Reproduce the items verbatim, starting at the very beginning and ending at the line that contains "пункт **Показать панель мониторинга**.".
◇ ◇ ◇
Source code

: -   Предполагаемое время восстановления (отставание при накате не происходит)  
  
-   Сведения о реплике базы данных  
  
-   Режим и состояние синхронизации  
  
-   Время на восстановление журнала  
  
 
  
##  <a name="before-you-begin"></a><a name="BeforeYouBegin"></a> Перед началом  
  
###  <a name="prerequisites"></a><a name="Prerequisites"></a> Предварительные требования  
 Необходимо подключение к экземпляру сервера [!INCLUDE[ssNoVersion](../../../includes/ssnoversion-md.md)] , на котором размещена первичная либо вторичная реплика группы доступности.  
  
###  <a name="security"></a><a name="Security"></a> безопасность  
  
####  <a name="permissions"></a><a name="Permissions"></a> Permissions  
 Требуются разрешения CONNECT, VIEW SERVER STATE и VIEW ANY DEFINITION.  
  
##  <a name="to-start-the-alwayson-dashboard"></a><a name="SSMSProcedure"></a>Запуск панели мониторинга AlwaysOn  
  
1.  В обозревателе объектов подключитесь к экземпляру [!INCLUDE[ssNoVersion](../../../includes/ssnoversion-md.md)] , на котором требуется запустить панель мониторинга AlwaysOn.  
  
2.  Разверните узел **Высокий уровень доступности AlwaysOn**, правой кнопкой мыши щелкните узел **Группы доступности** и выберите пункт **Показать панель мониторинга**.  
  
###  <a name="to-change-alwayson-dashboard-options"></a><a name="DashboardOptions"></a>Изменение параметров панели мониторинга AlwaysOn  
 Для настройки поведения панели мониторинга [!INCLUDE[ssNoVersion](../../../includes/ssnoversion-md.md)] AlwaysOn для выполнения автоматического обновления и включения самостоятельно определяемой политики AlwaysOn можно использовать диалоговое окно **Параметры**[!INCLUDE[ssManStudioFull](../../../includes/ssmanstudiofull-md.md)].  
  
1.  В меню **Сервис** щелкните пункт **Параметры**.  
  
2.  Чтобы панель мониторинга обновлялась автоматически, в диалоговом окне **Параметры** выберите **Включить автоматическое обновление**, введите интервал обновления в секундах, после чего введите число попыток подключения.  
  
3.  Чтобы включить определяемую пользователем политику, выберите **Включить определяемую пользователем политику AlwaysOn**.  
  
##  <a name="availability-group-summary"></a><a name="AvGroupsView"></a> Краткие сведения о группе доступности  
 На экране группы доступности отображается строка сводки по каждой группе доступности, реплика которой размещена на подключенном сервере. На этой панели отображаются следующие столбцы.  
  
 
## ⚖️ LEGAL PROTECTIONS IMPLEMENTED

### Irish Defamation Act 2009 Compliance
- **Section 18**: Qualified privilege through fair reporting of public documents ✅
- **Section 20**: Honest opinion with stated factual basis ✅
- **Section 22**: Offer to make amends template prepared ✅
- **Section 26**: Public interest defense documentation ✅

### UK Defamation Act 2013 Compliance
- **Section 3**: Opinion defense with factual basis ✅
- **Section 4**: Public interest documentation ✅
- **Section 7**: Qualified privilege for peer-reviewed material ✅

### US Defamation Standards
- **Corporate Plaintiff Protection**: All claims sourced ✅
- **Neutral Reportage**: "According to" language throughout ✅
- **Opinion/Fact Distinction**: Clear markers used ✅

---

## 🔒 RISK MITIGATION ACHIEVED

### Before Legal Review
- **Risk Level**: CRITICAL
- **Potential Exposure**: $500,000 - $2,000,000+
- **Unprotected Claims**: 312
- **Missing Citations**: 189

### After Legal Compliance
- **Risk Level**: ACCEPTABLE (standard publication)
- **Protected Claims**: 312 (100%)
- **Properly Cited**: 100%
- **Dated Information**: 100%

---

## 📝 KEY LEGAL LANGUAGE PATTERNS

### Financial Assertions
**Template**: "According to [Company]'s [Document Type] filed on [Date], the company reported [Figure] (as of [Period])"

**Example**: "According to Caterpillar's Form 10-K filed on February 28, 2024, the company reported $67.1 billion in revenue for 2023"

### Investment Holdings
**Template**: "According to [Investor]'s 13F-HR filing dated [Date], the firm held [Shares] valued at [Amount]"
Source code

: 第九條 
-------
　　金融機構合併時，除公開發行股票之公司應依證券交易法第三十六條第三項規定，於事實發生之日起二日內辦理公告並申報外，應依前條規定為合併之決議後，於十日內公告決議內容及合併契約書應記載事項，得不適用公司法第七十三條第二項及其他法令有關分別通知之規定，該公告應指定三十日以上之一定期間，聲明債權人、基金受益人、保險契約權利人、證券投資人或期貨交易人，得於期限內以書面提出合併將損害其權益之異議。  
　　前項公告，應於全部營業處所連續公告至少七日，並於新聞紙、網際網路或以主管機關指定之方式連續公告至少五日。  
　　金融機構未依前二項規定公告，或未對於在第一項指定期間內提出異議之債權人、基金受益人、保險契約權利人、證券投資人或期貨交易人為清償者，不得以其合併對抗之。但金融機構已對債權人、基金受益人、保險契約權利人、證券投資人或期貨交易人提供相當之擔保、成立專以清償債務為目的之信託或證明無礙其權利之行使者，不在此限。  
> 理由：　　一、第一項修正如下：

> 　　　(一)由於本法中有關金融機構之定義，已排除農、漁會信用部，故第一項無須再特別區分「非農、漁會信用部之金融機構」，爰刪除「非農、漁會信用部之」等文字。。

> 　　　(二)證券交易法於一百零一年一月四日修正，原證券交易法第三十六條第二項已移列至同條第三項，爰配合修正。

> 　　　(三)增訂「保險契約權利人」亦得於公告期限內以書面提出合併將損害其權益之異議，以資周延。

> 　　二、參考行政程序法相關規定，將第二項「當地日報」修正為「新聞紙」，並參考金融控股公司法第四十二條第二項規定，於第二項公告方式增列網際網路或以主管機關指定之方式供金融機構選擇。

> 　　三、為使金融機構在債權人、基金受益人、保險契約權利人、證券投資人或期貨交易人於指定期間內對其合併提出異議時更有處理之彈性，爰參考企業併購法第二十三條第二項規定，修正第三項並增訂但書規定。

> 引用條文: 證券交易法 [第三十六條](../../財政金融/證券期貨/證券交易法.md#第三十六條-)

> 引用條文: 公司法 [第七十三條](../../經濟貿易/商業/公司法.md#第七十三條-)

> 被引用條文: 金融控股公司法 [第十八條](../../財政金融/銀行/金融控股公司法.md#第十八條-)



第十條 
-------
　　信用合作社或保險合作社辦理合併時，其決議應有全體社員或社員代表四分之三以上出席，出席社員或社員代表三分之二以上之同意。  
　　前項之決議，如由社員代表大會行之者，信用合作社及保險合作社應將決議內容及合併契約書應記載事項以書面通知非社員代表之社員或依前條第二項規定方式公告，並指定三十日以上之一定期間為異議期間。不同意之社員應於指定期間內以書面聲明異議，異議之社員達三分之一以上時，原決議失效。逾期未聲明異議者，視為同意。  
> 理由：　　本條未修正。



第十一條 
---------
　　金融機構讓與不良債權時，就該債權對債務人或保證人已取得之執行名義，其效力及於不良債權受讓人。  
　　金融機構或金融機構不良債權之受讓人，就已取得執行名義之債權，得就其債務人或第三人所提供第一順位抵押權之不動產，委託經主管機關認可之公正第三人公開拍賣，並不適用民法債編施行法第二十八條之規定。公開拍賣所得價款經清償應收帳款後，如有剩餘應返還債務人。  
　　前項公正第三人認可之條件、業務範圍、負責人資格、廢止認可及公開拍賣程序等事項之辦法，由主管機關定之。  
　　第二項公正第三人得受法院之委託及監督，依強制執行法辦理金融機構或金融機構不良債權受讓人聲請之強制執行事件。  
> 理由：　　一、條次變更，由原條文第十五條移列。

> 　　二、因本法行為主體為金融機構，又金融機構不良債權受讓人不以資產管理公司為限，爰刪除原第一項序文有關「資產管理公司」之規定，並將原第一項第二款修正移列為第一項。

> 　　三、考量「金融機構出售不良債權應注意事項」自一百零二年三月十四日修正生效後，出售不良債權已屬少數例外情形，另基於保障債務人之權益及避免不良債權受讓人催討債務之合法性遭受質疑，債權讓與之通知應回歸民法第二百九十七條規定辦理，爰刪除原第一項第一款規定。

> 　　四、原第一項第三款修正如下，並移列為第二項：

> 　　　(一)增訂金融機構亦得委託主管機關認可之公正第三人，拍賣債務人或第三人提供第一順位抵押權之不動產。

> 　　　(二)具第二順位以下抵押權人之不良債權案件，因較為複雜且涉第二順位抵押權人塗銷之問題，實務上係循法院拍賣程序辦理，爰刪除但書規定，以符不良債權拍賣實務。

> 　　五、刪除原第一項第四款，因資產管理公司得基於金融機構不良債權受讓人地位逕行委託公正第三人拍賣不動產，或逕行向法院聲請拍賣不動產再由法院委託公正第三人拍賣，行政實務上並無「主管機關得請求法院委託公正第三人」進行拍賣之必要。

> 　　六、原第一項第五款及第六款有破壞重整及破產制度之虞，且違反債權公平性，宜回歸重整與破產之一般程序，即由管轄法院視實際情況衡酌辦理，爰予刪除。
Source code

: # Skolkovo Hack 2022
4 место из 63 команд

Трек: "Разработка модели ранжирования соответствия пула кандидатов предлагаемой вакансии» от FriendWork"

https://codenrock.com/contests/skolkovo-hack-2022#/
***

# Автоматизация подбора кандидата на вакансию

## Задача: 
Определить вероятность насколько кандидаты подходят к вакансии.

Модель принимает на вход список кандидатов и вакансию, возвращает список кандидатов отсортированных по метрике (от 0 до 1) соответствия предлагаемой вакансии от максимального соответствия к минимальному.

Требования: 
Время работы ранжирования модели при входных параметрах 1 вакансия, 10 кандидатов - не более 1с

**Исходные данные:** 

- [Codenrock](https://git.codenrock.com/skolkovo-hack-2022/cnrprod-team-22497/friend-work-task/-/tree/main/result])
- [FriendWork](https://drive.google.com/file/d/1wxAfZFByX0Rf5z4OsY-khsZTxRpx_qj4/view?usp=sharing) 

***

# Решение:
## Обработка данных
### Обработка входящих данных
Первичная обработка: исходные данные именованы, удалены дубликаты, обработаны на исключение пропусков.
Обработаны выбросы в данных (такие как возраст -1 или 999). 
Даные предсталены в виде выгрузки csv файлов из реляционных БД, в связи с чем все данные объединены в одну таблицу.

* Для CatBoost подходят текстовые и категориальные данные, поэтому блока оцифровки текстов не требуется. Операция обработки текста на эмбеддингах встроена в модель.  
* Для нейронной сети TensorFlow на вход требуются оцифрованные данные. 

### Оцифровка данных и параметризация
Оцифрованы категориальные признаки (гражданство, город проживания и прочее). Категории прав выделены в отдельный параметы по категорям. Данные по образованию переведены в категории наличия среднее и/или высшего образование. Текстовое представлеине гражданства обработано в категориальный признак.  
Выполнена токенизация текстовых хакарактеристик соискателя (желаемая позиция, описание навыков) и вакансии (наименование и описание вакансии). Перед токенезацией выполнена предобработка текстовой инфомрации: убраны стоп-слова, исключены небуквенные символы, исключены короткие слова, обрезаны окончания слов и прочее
◇ ◇ ◇
## Written solution
Source code

: -   Предполагаемое время восстановления (отставание при накате не происходит)  
  
-   Сведения о реплике базы данных  
  
-   Режим и состояние синхронизации  
  
-   Время на восстановление журнала  
  
 
  
##  <a name="before-you-begin"></a><a name="BeforeYouBegin"></a> Перед началом  
  
###  <a name="prerequisites"></a><a name="Prerequisites"></a> Предварительные требования  
 Необходимо подключение к экземпляру сервера [!INCLUDE[ssNoVersion](../../../includes/ssnoversion-md.md)] , на котором размещена первичная либо вторичная реплика группы доступности.  
  
###  <a name="security"></a><a name="Security"></a> безопасность  
  
####  <a name="permissions"></a><a name="Permissions"></a> Permissions  
 Требуются разрешения CONNECT, VIEW SERVER STATE и VIEW ANY DEFINITION.  
  
##  <a name="to-start-the-alwayson-dashboard"></a><a name="SSMSProcedure"></a>Запуск панели мониторинга AlwaysOn  
  
1.  В обозревателе объектов подключитесь к экземпляру [!INCLUDE[ssNoVersion](../../../includes/ssnoversion-md.md)] , на котором требуется запустить панель мониторинга AlwaysOn.  
  
2.  Разверните узел **Высокий уровень доступности AlwaysOn**, правой кнопкой мыши щелкните узел **Группы доступности** и выберите пункт **Показать панель мониторинга**.  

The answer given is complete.